- Study text
***

D'Andrae Carnell Thurman (born October 25, 1980) is an American football wide receiver who is currently a free agent. He was signed by the New York Giants of the National Football League (NFL) as an undrafted free agent in 2004. He played college football at Southern Oregon University.

Thurman has also been a member of the Houston Texans, Green Bay Packers, Tennessee Titans, Winnipeg Blue Bombers and Dallas Desperados.

College career
Thurman played college football for the Arizona Wildcats and Southern Oregon University Raiders. During his time, he had 105 receptions, 1,530 receiving yards and 4 receiving touchdowns along with a kickoff return touchdown.

Professional career

New York Giants
On May 7, 2004, he was signed by the New York Giants of the National Football League as an undrafted free agent. On June 26, 2004, he was released.

Houston Texans
On July 2, 2004, he signed with the Houston Texans. On August 30, 2004, he was eventually released.

Pittsburgh Steelers
On September 7, 2004 he signed with the Pittsburgh Steelers to join their practice squad.

***

- Activity 1
List every full date (day, month and year) that appears in the article about D'Andrae Thurman.
The article and the rows below it have no connection to each other.

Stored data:
***

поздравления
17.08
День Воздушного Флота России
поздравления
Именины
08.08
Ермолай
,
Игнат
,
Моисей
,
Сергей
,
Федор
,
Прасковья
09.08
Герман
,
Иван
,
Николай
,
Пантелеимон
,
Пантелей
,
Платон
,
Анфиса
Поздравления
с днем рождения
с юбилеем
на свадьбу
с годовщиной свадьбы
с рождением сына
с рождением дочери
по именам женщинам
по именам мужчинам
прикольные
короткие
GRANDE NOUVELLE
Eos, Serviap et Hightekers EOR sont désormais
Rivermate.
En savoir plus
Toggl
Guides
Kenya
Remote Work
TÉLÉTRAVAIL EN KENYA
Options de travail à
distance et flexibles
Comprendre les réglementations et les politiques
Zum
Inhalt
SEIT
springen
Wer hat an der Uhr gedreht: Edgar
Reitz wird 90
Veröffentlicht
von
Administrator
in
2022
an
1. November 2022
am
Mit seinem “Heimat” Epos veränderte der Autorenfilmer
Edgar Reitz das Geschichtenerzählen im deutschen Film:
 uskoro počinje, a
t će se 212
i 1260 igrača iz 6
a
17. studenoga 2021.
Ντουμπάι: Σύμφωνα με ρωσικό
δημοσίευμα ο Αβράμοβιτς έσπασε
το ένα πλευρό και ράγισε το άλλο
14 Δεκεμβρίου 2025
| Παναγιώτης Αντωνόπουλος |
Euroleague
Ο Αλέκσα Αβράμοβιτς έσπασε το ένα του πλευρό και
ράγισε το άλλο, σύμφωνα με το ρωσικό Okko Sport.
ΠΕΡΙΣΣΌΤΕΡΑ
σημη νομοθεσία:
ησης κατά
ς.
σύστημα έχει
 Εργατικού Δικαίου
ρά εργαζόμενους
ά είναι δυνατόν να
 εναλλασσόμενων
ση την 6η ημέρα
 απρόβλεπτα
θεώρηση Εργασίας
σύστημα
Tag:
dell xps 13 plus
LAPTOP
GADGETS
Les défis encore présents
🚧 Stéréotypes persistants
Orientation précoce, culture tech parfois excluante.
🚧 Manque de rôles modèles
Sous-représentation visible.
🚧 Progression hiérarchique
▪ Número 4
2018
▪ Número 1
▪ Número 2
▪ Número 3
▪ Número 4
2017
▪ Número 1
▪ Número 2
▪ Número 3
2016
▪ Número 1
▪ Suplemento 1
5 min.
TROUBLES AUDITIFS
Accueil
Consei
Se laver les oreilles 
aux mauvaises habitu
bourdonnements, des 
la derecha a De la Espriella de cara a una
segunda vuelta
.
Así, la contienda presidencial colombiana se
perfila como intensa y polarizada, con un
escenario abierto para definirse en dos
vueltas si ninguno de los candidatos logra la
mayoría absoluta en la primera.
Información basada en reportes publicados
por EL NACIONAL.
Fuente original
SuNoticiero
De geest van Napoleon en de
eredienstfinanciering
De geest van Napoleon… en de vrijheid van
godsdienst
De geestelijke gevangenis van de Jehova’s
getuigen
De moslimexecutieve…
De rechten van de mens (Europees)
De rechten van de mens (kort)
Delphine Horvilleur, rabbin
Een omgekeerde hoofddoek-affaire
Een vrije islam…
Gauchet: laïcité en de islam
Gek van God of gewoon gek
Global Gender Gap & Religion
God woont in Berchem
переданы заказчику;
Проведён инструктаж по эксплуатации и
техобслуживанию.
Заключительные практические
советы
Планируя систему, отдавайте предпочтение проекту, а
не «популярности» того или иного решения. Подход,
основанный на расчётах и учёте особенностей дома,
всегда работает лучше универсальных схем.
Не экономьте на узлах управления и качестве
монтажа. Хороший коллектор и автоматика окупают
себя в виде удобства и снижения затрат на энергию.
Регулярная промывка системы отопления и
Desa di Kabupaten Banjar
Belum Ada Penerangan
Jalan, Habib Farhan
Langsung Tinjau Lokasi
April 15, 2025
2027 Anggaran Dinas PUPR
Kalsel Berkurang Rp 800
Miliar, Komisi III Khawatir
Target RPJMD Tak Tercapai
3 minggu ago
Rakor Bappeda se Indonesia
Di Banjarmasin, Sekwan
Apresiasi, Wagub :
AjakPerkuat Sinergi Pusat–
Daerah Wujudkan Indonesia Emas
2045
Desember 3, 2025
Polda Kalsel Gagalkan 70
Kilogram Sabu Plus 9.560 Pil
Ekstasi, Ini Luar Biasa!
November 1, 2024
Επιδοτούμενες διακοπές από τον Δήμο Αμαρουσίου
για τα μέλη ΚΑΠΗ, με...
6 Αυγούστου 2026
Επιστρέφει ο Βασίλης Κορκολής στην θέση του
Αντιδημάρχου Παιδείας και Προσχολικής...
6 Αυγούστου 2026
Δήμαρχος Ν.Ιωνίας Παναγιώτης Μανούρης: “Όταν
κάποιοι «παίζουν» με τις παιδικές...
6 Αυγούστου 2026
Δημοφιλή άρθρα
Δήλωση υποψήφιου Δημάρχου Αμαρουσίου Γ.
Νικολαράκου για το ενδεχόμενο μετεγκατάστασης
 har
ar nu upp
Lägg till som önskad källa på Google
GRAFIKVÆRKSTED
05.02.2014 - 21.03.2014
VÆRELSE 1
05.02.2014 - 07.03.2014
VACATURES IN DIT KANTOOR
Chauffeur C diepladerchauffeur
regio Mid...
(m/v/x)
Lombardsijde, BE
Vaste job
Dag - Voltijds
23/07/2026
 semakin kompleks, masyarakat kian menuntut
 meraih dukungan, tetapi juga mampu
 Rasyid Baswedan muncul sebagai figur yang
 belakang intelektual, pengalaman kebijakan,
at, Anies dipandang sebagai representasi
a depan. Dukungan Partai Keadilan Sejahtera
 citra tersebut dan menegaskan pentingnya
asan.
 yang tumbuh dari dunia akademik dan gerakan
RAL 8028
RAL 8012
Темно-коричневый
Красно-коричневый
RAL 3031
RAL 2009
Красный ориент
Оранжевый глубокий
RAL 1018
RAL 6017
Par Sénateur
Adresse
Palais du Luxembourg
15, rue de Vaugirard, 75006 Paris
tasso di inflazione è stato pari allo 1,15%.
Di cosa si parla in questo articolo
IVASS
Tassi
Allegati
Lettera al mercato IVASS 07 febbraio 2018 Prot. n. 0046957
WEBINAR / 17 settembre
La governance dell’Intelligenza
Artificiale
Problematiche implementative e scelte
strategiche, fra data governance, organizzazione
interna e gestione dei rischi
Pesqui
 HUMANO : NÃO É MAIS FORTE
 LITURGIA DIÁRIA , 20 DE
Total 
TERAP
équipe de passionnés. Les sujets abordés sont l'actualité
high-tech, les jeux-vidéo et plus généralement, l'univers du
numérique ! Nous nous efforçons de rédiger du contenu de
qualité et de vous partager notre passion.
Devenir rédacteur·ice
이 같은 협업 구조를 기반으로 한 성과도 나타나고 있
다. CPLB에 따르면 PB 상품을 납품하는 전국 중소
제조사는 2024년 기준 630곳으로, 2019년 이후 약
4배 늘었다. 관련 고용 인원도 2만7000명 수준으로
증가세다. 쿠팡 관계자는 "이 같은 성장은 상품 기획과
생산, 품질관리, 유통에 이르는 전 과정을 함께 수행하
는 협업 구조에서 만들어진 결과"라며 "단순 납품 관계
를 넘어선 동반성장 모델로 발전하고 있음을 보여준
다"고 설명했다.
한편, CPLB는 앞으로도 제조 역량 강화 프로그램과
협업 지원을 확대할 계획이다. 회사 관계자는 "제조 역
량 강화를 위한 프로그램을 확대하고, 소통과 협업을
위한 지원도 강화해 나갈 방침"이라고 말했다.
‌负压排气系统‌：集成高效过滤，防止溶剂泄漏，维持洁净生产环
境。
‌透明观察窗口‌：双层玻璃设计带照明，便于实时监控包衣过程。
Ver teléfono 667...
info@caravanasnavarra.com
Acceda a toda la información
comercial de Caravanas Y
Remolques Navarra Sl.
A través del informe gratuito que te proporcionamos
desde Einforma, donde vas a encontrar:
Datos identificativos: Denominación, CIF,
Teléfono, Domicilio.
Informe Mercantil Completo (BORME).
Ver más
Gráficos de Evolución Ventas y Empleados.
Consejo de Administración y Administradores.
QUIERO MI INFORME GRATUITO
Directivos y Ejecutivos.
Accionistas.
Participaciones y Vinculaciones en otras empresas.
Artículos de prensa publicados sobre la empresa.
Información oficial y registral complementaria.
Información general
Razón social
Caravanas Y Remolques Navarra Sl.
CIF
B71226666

***

- Activity 2
Find each line in the rows that contains the word "άλλο", and copy those lines out. Case counts.

- Answer 1
October 25, 1980
May 7, 2004
June 26, 2004
July 2, 2004
August 30, 2004
September 7, 2004

- Answer 2
το ένα πλευρό και ράγισε το άλλο
ράγισε το άλλο, σύμφωνα με το ρωσικό Okko Sport.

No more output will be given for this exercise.